Deana: L’elemento di grande difficoltà che stiamo vivendo è dato dal fatto che a livello istituzionale si fatica a intercettare nuove ipotesi di lavoro come questa e farle proprie. Si è molto distanti…
Tiziana: Li si blocca l’innovazione sociale. Una filiera come questa sarebbe già pronta per essere sperimentata su larga scala, invece bisogna farla piccola piccola, non fare troppo rumore perché possa partire…
D – Come si fa, allora, a fare sopravvivere l’innovazione sociale? Come si fa a far diventare “istituzione”, cioè valore riconosciuto capace di produrre e stabilizzare valori condivisi, ciò che è ritenuto buono e meritevole di essere sostenuto collettivamente, come un’innovazione sociale?
Tiziana: Anzitutto è imprescindibile l’elemento relazionale. Ci sono delle figure porose in ogni organizzazione che consentono di entrare e creare dei ponti… Nel passato una cosa partiva a livello micro, poi veniva “mangiata” dall’istituzione e, nel corso del tempo, quasi inevitabilmente finiva per essere ingigantita, ingessata così che moriva. Adesso mi pare che questo “mangiare” dell’istituzione non ci sia più! Inoltre, come diceva prima Filippo, oggi occorre sperimentare luoghi ibridi che non siano solo istituzione e non siano solo organizzazione periferica. Si fa fatica, ma è lì, in questo incontro, che è possibile cambiare modelli di lavoro e provare a far circuitare delle cose diverse…

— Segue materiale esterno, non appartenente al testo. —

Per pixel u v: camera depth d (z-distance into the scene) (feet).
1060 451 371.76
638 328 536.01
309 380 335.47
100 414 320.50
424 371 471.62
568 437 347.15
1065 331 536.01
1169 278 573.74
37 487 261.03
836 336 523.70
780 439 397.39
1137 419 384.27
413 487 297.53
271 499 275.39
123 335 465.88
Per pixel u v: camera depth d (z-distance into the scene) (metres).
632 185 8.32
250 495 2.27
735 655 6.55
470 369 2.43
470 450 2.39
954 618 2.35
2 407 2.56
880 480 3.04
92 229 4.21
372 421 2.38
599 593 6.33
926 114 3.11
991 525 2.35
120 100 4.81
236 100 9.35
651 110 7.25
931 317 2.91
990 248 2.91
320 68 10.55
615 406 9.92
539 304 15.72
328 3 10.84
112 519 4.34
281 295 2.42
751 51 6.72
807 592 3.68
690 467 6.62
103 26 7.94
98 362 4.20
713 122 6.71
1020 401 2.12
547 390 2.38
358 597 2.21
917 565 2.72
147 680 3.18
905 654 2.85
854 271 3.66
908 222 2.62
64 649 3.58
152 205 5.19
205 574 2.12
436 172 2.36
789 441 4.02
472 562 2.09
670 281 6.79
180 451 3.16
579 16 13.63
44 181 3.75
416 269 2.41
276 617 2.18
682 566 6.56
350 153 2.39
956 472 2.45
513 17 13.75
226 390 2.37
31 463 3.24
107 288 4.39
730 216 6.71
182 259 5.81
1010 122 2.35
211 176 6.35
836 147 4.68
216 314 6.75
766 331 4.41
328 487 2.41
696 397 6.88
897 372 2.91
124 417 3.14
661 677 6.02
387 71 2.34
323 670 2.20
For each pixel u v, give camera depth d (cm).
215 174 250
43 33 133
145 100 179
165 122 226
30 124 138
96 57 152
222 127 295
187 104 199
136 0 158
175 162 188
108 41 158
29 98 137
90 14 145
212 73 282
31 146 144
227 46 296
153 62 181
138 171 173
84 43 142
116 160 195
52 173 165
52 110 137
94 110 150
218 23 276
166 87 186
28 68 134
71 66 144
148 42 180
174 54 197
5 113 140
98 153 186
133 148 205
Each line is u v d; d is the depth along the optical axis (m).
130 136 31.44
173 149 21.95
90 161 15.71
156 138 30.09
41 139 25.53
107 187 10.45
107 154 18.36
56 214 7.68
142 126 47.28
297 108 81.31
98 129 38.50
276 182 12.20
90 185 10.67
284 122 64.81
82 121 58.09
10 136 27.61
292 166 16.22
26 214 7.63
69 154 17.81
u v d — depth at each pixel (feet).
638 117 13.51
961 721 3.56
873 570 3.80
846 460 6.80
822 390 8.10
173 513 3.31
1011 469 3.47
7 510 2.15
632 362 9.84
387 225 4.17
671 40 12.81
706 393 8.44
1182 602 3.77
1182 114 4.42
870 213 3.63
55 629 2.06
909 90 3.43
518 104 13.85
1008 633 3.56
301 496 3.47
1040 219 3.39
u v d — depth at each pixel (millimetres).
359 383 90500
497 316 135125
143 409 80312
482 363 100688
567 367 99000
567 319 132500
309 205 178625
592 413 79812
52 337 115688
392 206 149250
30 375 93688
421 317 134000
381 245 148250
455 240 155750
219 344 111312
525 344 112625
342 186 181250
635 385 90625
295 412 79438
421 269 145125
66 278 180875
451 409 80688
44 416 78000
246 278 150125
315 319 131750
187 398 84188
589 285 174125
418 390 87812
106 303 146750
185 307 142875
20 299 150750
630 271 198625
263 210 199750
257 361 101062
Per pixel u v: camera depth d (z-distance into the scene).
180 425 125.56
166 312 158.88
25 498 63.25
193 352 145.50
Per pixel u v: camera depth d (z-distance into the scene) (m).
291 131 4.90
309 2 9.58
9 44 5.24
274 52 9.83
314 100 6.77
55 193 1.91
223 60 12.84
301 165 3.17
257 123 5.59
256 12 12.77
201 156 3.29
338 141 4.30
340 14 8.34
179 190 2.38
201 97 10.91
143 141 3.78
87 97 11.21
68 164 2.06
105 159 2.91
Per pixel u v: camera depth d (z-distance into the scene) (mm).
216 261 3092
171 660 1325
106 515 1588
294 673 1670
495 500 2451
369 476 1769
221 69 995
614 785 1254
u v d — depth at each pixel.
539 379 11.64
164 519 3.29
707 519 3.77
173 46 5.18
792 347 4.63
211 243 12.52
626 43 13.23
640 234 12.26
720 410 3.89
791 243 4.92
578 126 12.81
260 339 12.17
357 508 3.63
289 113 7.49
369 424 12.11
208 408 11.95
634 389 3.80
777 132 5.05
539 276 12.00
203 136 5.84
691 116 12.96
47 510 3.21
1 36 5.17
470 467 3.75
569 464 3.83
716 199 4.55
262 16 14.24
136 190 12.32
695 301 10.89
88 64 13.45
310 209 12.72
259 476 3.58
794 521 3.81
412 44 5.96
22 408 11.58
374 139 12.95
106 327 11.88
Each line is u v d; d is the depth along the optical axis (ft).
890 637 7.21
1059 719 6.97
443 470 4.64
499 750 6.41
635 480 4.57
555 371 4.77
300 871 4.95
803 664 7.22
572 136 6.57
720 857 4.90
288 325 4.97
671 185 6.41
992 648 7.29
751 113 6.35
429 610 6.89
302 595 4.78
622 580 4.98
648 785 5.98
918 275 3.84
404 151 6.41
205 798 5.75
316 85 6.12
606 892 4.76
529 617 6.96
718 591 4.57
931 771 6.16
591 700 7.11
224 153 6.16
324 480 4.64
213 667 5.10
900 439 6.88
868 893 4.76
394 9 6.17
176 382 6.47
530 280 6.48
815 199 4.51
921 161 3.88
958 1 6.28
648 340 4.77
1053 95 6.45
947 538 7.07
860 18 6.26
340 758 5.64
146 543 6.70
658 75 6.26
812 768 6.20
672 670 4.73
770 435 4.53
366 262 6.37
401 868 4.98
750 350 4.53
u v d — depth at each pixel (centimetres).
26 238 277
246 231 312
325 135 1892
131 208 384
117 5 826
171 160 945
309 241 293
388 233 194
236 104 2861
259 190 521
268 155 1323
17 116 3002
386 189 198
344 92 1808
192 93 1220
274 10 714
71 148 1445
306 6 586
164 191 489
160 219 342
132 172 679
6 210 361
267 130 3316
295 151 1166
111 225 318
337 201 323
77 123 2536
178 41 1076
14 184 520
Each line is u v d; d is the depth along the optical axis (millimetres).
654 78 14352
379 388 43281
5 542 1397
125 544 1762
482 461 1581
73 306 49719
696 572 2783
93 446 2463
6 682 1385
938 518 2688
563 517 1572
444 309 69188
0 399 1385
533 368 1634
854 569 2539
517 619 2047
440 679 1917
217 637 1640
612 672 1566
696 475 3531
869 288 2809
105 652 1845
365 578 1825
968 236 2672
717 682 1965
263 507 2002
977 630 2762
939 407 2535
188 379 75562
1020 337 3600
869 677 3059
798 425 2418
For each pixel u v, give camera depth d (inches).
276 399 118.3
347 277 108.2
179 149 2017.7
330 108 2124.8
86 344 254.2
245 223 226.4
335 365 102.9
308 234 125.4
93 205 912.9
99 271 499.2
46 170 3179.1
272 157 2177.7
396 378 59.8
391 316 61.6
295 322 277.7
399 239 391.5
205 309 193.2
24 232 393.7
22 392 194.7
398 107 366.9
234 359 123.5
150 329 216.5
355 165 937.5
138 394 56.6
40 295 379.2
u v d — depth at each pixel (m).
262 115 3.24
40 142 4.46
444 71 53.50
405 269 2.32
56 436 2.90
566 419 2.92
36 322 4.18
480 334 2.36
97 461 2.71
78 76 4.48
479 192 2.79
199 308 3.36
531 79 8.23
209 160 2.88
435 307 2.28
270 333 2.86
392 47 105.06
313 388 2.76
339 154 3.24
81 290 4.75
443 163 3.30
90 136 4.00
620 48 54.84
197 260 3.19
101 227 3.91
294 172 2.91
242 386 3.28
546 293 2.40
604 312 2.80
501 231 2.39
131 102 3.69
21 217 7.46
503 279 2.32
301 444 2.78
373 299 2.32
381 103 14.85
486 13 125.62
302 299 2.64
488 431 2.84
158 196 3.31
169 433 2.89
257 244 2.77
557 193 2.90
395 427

Deana – C’è un’altra questione, quella della cornice. Se non predisponi le condizioni perché le innovazioni sociali possano crescere e prosperare, molti sforzi sono inutili. Molto concretamente, mettere su un’impresa, anche con partita IVA individuale, oggi è un’avventatezza che non tutti si possono permettere: per portare a casa uno stipendio di 1000 euro al mese una persona deve uscire di casa e produrre per 180 euro al giorno. Questi sono dati che ci devono far riflettere! È impossibile promuovere l’imprenditoria senza avere un sistema di defiscalizzazione che permetta a un’impresa di stare in piedi. Sono degli elementi che non possiamo non tener presente quando promuoviamo l’autoimprenditoria.
Ciò che resiste ancora è la cooperazione. Per questo occorre muoversi verso forme cooperative di nascita di impresa, perché c’è una fiscalizzazione ancora relativamente sostenibile e ci sono dei meccanismi che ti permettono di rimanere sul mercato ma senza rincorrere modelli di crescita insani…
Tiziana: Sperimenteremo. Qui ci si gioca il tutto per tutto e nel momento in cui fai il passo per l’emersione puoi fallire… Ma è questo il passo dell’intrapresa, un passo che spinge avanti il futuro. Questo momento storico lo richiede! Ma non lo possiamo fare da soli. Purtroppo quello che manca è la possibilità di stringere alleanze serie e competenti con chi ha dei ruoli di governo e con persone che sanno come si fa ad attraversare i ponti. Ci vogliono degli audaci. Così non si può rimanere. Non abbiamo più niente da perdere.